Count the lines of the records below that contain the string "users", and give only that number.

AVAILABLE DATA ->
== Segment start ==

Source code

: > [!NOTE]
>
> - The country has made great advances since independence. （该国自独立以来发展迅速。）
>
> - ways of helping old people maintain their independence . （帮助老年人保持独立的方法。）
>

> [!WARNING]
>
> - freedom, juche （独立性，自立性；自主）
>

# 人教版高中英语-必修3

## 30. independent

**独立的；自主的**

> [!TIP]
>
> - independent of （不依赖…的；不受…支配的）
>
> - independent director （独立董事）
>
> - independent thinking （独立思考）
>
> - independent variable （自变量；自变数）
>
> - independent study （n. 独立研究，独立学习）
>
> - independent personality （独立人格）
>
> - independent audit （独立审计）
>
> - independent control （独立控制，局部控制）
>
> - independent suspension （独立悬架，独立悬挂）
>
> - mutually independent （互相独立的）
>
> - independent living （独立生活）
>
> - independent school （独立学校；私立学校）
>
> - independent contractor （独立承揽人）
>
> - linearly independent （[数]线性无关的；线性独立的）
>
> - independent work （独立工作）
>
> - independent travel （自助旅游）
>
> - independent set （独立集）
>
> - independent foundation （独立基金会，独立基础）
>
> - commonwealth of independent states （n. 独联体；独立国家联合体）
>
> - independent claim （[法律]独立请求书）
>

== Segment end ==
== Segment start ==

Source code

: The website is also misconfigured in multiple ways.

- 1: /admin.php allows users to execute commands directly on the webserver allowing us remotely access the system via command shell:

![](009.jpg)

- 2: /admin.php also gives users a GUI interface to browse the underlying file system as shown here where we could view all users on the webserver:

== Segment end ==

ANSWER FOR THIS EXERCISE ->
2